Apple has become the latest tech firm to be embroiled in a privacy scare over workers listening to recordings from digital personal assistants.
The iPad maker has issued a formal apology for using human contractors to listen in on conversations between its Siri and users. It pledged to change its policies going forward.
Apple is not alone in being at the centre of privacy concerns. Earlier this month Microsoft and its Skype VoIP application were revealed to be using human contractors to occasionally listen to real Skype conversations that have been processed by its translation software.
In a statement, Apple owned up to its practices surrounding Siri and detailed how it will change things going forward.
“We know that customers have been concerned by recent reports of people listening to audio Siri recordings as part of our Siri quality evaluation process – which we call grading,” said Apple. “We heard their concerns, immediately suspended human grading of Siri requests and began a thorough review of our practices and policies. We’ve decided to make some changes to Siri as a result.”
Apple said that when Siri data is stored on its servers, it doesn’t use it to build a marketing profile and it would never sell it to anyone.
“As a result of our review, we realise we haven’t been fully living up to our high ideals, and for that we apologise,” said Apple. “As we previously announced, we halted the Siri grading program. We plan to resume later this fall when software updates are released to our users – but only after making the following changes.”
Apple said that from now by default it will no longer retain audio recordings of Siri interactions.
Secondly it allow users to opt in to help Siri improve by learning from the audio samples of their requests.
And thirdly Apple said that when customers opt in, only Apple employees will be allowed to listen to audio samples of the Siri interactions.

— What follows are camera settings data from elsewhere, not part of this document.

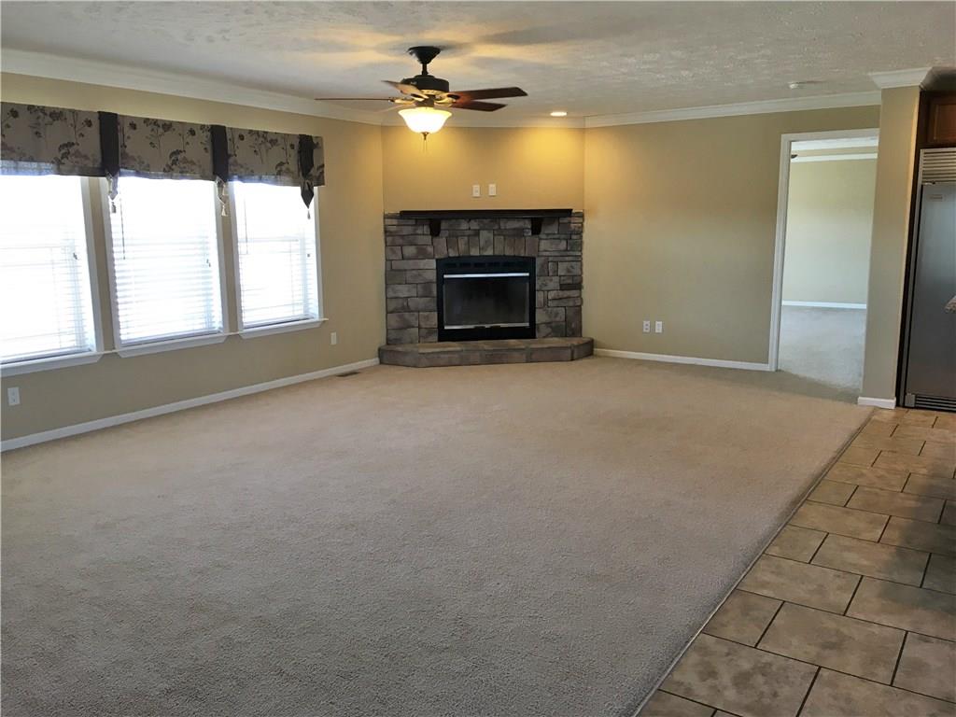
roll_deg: +0.5
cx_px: 478
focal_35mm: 29
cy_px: 358
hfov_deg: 61.7
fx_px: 801
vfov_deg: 48.2
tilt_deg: -9.5
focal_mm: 4.15
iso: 32
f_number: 2.2
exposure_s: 1/30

“Our team will work to delete any recording which is determined to be an inadvertent trigger of Siri,” the firm pledged.
There have been a series of privacy scares of tech firms listening into people’s conversations with their personal assistants.
It was reported earlier this year that a global team of people at Amazon reviewed audio clips of people speaking to their Alexa-powered smart speakers, to help improve its functionality.
Jitters were raised again about Amazon again in May when the e-commerce giant filed a patent that would allow Alexa to record everything a person says, before a command word is actually issued.
In May Amazon was hit with two lawsuits alleging that its Alexa-powered smart speakers are recording children.
Amazon did not help matters last month when it admitted in a letter to a US senator that it keeps Alexa user voice recordings indefinitely.
Google was also dragged into it when it admitted in July that it uses ‘language experts’ around the world to study small ‘snippets’ of user recordings gained from Google Home smart speakers.
It along with Apple (with its Siri assistant) have now suspended reviewing voice recordings from users.